# THE TASK:
Each entry below needs to be transcribed verbatim; the images should not appear.
--- THE DATA Enclosed Below ---
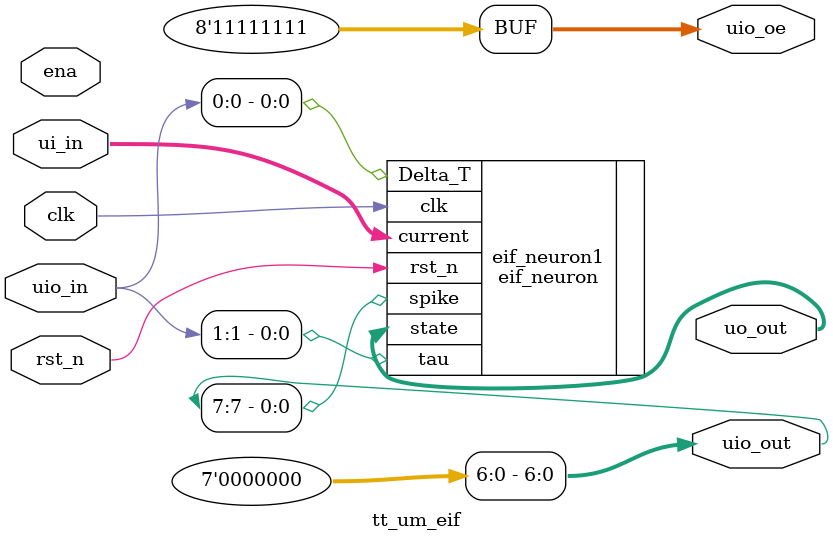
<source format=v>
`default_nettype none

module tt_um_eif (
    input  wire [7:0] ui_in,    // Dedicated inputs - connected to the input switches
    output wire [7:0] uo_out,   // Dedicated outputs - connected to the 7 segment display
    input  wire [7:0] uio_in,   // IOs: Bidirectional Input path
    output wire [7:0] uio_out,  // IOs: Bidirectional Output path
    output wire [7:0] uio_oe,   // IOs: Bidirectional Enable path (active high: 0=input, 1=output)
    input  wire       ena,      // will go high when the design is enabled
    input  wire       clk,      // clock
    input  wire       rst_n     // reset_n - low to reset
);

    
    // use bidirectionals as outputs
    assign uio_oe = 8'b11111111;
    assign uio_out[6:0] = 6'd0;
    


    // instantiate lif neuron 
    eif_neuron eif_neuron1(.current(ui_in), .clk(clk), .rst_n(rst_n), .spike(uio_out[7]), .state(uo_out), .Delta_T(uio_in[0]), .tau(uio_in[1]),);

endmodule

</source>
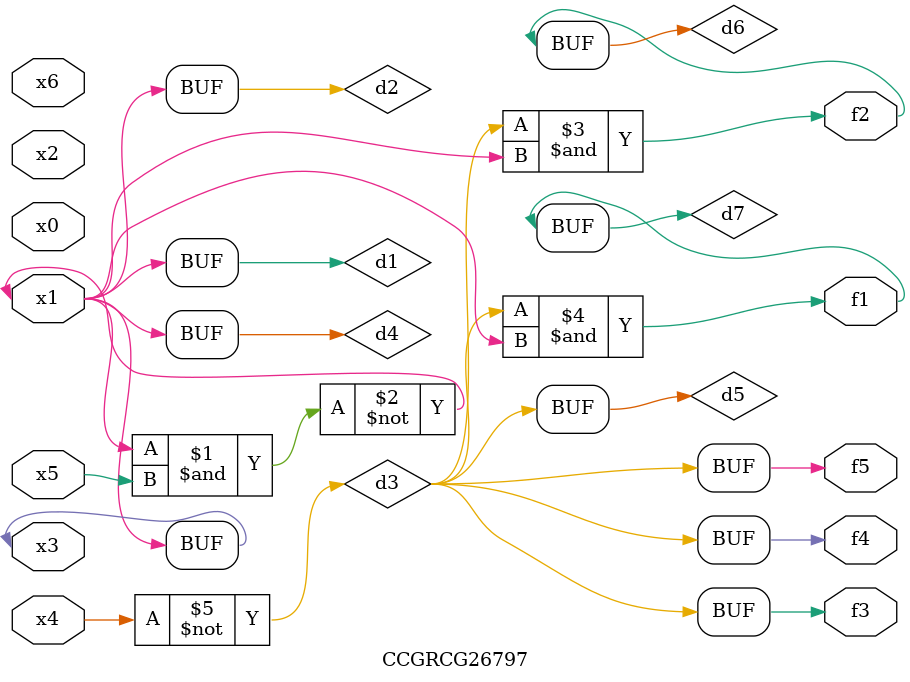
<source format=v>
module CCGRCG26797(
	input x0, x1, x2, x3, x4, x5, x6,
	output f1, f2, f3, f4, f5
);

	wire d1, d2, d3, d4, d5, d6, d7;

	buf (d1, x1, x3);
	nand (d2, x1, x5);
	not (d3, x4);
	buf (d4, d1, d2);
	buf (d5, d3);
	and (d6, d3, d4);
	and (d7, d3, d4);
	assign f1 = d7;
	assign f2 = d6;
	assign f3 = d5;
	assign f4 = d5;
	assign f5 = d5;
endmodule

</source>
--- End of Enclosed THE DATA ---
# OUTPUT OF THE EXERCISE:
<source format=v>
`default_nettype none

module tt_um_eif (
    input  wire [7:0] ui_in,    // Dedicated inputs - connected to the input switches
    output wire [7:0] uo_out,   // Dedicated outputs - connected to the 7 segment display
    input  wire [7:0] uio_in,   // IOs: Bidirectional Input path
    output wire [7:0] uio_out,  // IOs: Bidirectional Output path
    output wire [7:0] uio_oe,   // IOs: Bidirectional Enable path (active high: 0=input, 1=output)
    input  wire       ena,      // will go high when the design is enabled
    input  wire       clk,      // clock
    input  wire       rst_n     // reset_n - low to reset
);

    
    // use bidirectionals as outputs
    assign uio_oe = 8'b11111111;
    assign uio_out[6:0] = 6'd0;
    


    // instantiate lif neuron 
    eif_neuron eif_neuron1(.current(ui_in), .clk(clk), .rst_n(rst_n), .spike(uio_out[7]), .state(uo_out), .Delta_T(uio_in[0]), .tau(uio_in[1]),);

endmodule

</source>
<source format=v>
module CCGRCG26797(
	input x0, x1, x2, x3, x4, x5, x6,
	output f1, f2, f3, f4, f5
);

	wire d1, d2, d3, d4, d5, d6, d7;

	buf (d1, x1, x3);
	nand (d2, x1, x5);
	not (d3, x4);
	buf (d4, d1, d2);
	buf (d5, d3);
	and (d6, d3, d4);
	and (d7, d3, d4);
	assign f1 = d7;
	assign f2 = d6;
	assign f3 = d5;
	assign f4 = d5;
	assign f5 = d5;
endmodule

</source>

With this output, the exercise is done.